Parkinson’s Disease is a complex and progressive condition that can be difficult to understand. Below are answers to some of the most frequently asked questions about Parkinson’s Disease.

  • What are the main symptoms of Parkinson’s Disease?The primary symptoms of Parkinson’s Disease are tremor (a trembling or shaking), slowness of movement, rigidity or stiffness of the muscles, impaired balance and difficulty with walking. Other symptoms can include changes in mood or behavior, cognitive changes, autonomic changes and sleep disturbances.
  • What causes Parkinson’s Disease?The exact cause of Parkinson’s Disease is unknown, but it is thought to be related to a combination of genetic and environmental factors. It is believed that a combination of genetic and environmental conditions lead to abnormalities in the brain that cause the signs and symptoms of Parkinson’s Disease.
  • Is Parkinson’s Disease an inherited condition?The exact cause of Parkinson’s Disease is unknown, however, there is a small chance of inheriting the disease through familial genes. In these cases, the disease may begin at a younger age than it does with those who don’t have familial risk factors.
  • Can Parkinson’s Disease be treated?Yes, Parkinson’s Disease is a treatable condition.

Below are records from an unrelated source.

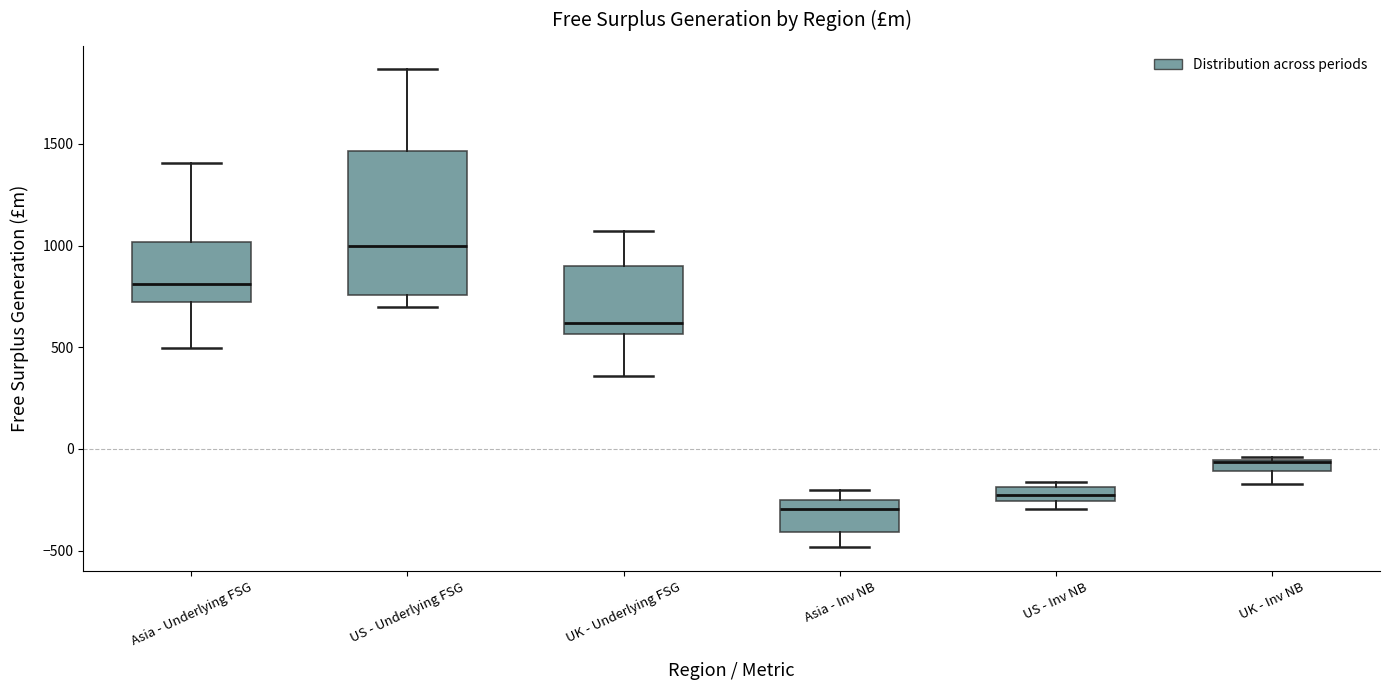

Where is the upper edge of the box for US - Inv NB on the y-axis? The values are not printed on the chart, so give them approximately, as read against the axis.

-200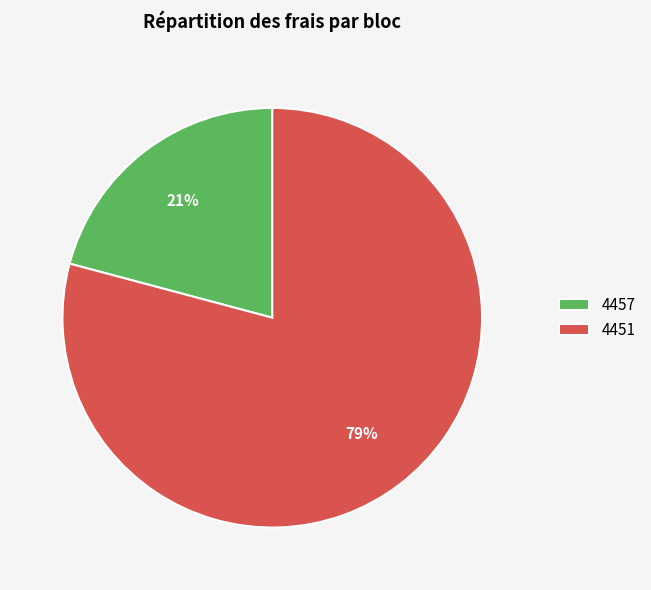

To the nearest percent, what is the difference between the 4457 and 4451 slice percentages?

58%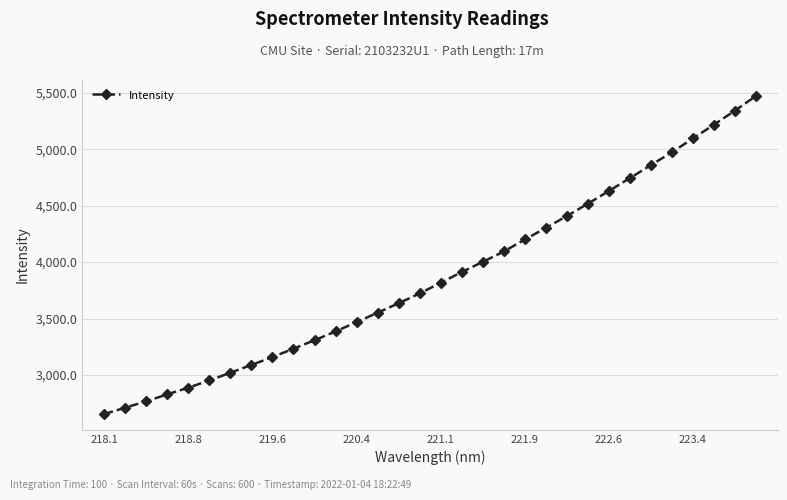

How many lines are shown in the chart?

1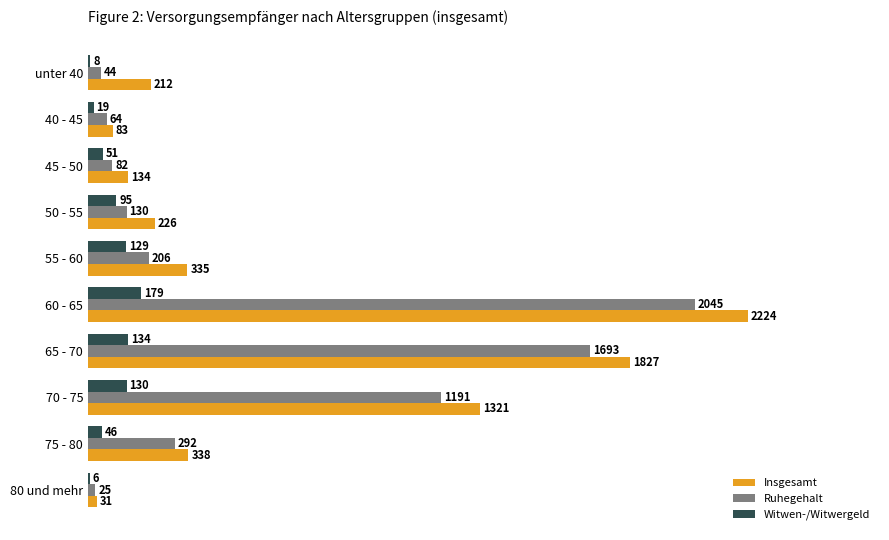

What is the sum of all Ruhegehalt values?

5772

Treatment focuses on relieving the symptoms and improving quality of life. Treatments may include medications, physical therapy, occupational therapy, speech therapy and support groups.

Parkinson’s disease is a neurological disorder that affects millions of people around the world. It is a progressive condition and can cause physical, cognitive, autonomic, mood, and sleep disturbances. Treatments for Parkinson’s are varied and can help to manage symptoms and improve quality of life.

It is important for individuals with Parkinson’s disease to be aware of the signs and symptoms to watch out for. Some of the most common physical symptoms include tremors, slowed movement, rigidity, difficulty or an inability to move, impaired balance, and changes in speech. Cognitive symptoms can include memory problems, difficulty with executive functions, hallucinations, and cognitive fluctuations. Autonomic symptoms may include constipation, bladder control issues, trouble regulating blood pressure, and difficulty controlling body temperature. Mood changes can range from depression and anxiety to apathy. Lastly, sleep disruptions such as insomnia and restlessness can occur during sleep.

Individuals with Parkinson’s disease should seek appropriate medical care from a qualified doctor. Regular follow-ups and consultations are important to ensure that symptoms are monitored and managed properly. Additionally, it is important to connect with support groups and other resources for emotional support, to find information about the latest treatments, and to learn more about managing the disorder.

With the right support and treatment, individuals with Parkinson’s can continue to lead meaningful and fulfilling lives. It’s important to remember that every individual’s experience of Parkinson’s will be different, but there are many resources available to help manage the condition.